The hyperbolic decline curve matching Mr Likvern's average well has qi=14,700 barrels/month, b=1.48, and Di=0.28, note that this curve violates the rule suggesting b should be between 0 and 1, such curves are unrealistic in the sense that the cumulative output will approach infinity over long time periods.
My well profile has qi=14,925 b/month, b=0.95, and Di=0.19.
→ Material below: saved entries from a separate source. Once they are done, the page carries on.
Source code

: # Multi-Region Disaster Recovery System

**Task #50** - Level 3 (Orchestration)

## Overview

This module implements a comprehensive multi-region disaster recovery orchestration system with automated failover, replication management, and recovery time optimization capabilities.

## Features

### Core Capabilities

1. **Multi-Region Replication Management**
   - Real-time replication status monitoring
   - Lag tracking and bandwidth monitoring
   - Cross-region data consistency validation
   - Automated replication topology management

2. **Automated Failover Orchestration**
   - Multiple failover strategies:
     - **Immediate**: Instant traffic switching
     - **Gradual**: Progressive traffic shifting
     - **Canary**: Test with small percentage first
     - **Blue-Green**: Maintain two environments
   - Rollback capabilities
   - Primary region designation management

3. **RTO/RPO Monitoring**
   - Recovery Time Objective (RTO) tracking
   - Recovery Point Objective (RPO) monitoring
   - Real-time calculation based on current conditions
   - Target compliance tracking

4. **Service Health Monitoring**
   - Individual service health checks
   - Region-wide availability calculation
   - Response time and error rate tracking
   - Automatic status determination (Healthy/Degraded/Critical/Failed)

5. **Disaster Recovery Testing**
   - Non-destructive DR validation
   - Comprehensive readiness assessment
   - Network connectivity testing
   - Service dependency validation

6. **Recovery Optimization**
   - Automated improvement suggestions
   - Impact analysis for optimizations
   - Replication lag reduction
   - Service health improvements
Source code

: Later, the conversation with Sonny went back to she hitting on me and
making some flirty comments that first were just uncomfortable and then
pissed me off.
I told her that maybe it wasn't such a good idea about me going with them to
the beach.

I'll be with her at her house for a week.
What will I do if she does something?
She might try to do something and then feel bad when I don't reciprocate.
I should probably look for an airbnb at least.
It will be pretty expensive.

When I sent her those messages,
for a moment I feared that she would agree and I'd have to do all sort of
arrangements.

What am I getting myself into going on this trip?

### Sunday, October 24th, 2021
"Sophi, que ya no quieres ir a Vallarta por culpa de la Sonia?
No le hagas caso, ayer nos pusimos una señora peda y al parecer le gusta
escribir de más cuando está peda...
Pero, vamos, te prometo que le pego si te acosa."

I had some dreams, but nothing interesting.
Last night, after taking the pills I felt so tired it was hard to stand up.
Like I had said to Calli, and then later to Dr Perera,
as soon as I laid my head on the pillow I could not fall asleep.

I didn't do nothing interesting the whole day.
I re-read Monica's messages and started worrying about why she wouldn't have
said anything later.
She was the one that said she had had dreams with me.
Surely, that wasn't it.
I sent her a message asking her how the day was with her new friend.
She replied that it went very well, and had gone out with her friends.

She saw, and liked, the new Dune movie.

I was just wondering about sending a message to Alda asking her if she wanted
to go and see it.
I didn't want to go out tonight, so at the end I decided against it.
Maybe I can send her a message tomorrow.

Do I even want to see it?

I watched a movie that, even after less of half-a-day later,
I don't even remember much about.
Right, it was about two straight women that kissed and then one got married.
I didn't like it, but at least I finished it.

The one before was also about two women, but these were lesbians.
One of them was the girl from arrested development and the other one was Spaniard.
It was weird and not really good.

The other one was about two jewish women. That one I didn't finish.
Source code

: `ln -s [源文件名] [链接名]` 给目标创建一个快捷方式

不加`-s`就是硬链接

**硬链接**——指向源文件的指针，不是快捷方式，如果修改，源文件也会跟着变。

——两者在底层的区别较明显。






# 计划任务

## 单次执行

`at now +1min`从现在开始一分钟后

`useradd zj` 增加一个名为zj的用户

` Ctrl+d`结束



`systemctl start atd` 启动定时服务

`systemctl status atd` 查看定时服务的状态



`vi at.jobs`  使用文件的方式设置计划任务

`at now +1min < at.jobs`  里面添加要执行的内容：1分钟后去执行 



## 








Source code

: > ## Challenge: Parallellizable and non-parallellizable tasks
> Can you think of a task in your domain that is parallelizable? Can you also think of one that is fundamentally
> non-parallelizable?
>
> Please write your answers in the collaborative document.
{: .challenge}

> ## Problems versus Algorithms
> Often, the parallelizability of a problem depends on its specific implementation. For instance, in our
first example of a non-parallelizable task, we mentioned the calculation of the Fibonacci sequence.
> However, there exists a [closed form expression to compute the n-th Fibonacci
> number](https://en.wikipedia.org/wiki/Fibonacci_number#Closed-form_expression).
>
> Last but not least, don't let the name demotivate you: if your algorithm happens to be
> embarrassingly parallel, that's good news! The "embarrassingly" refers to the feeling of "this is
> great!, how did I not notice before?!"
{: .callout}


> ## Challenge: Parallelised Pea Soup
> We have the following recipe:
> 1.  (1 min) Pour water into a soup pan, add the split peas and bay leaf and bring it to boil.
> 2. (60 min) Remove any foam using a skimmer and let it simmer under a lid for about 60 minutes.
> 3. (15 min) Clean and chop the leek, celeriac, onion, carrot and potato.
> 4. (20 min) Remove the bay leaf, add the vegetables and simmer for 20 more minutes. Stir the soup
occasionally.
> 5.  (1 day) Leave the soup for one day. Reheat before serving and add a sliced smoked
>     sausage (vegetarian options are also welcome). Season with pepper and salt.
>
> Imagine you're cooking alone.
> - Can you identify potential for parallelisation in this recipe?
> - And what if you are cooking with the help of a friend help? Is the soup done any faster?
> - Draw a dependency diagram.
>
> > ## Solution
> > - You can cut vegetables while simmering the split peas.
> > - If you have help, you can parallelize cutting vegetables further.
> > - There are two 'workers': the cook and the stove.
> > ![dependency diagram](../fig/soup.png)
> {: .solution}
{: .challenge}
The following charts compares the NDIC well profile (qi=21,500 b/m, b=1.094, and Di=0.185), with the NDIC Typical Well presented in the Emmons Presentation at the NDIC website (slide 29), Rune Likvern's data (read from figure 1), the hyperbolic (Model 1) which closely matches it, my model (Model 3), and an intermediate model (Model 2).
Figure 4 |
Figure 5 |
Using the well profiles presented in figures 2 and 3 and NDIC data for Bakken/Three Forks oil output in North Dakota, we can check how well these well profiles match the data. For Model 1 we have:
Figure 6 |
Figure 7 |
I have adjusted my medium scenario to try to match this mean estimate by adjusting the rate that average well productivity decreases and not allowing the rate of increase in producing wells to increase beyond 2000 net wells added per year (currently the rate is 1769/year). For Model 3 we have:
Figure 8 |
Figure 9 |
In order to match the USGS Mean estimate for TRR while also following the NDIC's future scenarios for rate of producing wells added per year and total number of producing wells the productivity of the average new well had to decrease as follows:
Figure 10 |
By 2028 average well productivity falls to 8 % of the Jan 2013 level. To make the scenario more realistic, we now attempt to consider profitability. We initially assume a fairly rapid rise in real oil prices (2013 $) of 7.57 % per year from 2013 to 2037. We also assume that new wells are only added if the real break even oil price of the average well is lower than the real price of oil. To calculate break even oil prices at the refinery gate, we assume well drilling and fracking costs are $9 million per well, OPEX plus financial costs are $7/barrel, transportation cost is $12/barrel, and royalty and taxes are 25 % of the well head revenue (refinery gate revenue minus transportation costs). Then we use a discount rate of 10 % to find the net present value of the net revenue (revenue-cost) stream from oil output over an assumed 30 year well life.
Figure 11 |
Figure 12 |
Figure 13 |
The Model 1 well profile may be too high and Model 3 may be more realistic, future data will help to sort this out. I created a scenario using the Model 1 well profile which results in output similar to the USGS mean estimate of 5.8 BBO over the period from 1953 to 2073. The scenario assumes that prices remain below the Jan 2017 break even price of $107/barrel so that new wells are no longer added after early 2017 and that 1500 wells are added per year from 2013 to 2016. Total wells are 11,000 and output from 1953 to 2073 is 5.9 BBO, well productivity decreases as in figure 10. See figure 14 below:
Figure 14 |
Figure 15 |
In this case prices would need to rise to $112/barrel by July 2016 in order for new wells to be added profitably. Output from 1953 to 2073 falls to 3.6 BBO from 5.9 BBO using Model 1(figure 14).
This is a revision of a very rough draft I posted on May 16, 2013, I apologize to anyone who read it, I will do a better job of editing before posting in the future.